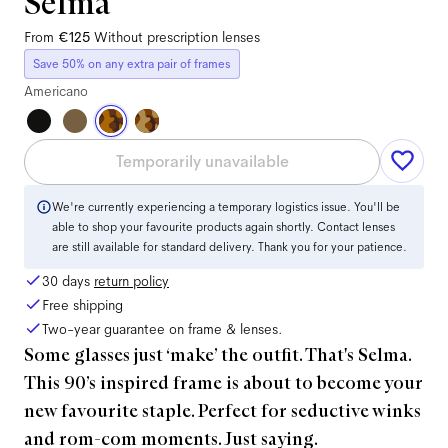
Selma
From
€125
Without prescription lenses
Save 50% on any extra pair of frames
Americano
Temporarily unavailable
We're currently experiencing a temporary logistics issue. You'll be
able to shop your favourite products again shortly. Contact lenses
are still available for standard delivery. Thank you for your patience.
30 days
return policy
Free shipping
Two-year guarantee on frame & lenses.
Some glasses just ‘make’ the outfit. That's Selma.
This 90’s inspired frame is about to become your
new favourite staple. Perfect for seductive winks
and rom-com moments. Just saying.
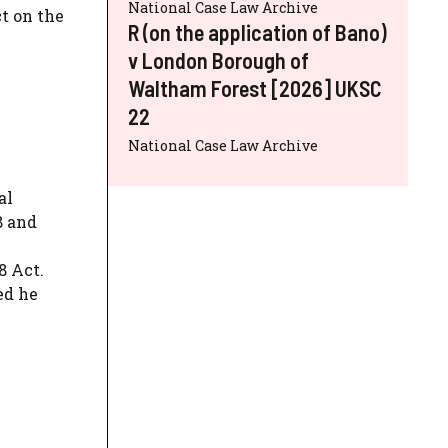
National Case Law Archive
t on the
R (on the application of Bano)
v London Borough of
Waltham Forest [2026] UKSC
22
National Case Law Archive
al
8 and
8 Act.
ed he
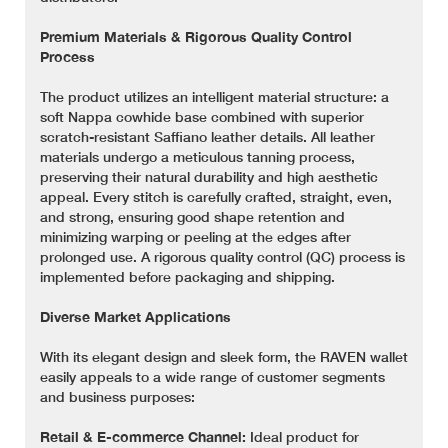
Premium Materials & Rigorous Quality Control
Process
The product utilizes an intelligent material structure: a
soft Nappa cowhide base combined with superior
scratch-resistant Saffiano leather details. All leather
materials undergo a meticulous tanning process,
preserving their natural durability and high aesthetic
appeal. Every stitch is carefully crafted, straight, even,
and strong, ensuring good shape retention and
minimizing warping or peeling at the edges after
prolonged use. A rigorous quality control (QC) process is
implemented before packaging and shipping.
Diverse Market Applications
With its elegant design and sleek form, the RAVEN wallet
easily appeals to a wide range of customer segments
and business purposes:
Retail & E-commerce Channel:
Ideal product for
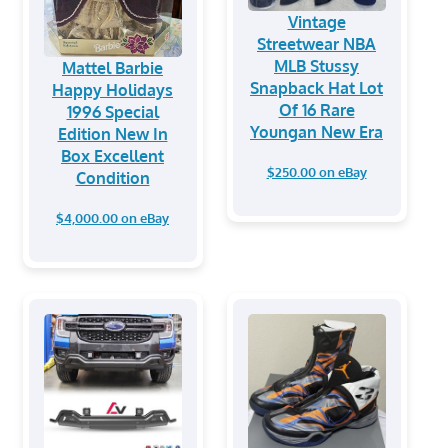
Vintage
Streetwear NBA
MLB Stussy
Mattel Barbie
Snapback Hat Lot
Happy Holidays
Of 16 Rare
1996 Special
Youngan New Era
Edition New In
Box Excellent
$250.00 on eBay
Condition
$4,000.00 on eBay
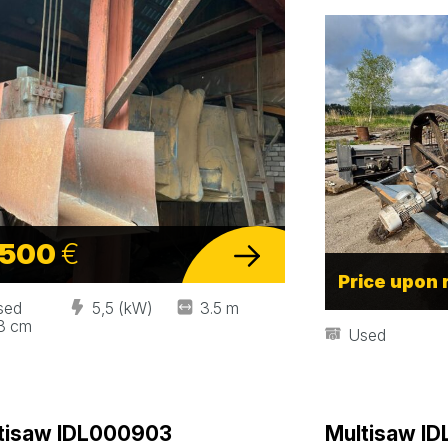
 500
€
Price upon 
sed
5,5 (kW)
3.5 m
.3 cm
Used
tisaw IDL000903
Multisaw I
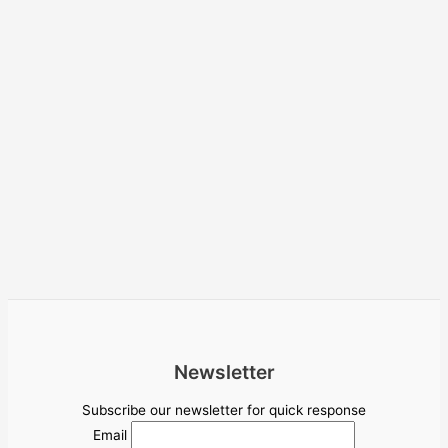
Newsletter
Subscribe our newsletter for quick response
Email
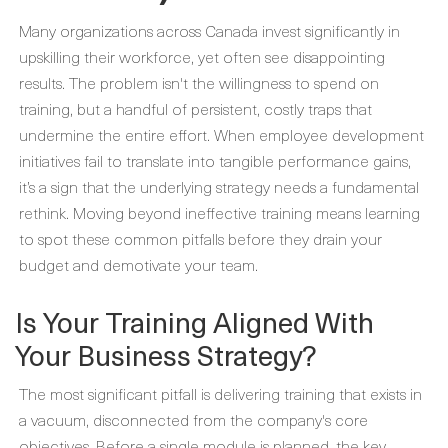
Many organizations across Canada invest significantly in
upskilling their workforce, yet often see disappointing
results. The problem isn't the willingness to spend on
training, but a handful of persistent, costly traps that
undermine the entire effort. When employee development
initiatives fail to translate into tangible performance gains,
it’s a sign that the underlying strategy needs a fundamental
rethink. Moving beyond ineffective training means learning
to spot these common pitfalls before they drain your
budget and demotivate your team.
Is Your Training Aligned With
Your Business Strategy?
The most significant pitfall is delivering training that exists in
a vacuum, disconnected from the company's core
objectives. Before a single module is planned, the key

• _To do_
Where in the listing does the string "Selma" appear? Copy every line that has it.

• _Solution to this exercise_
Selma
Some glasses just ‘make’ the outfit. That's Selma.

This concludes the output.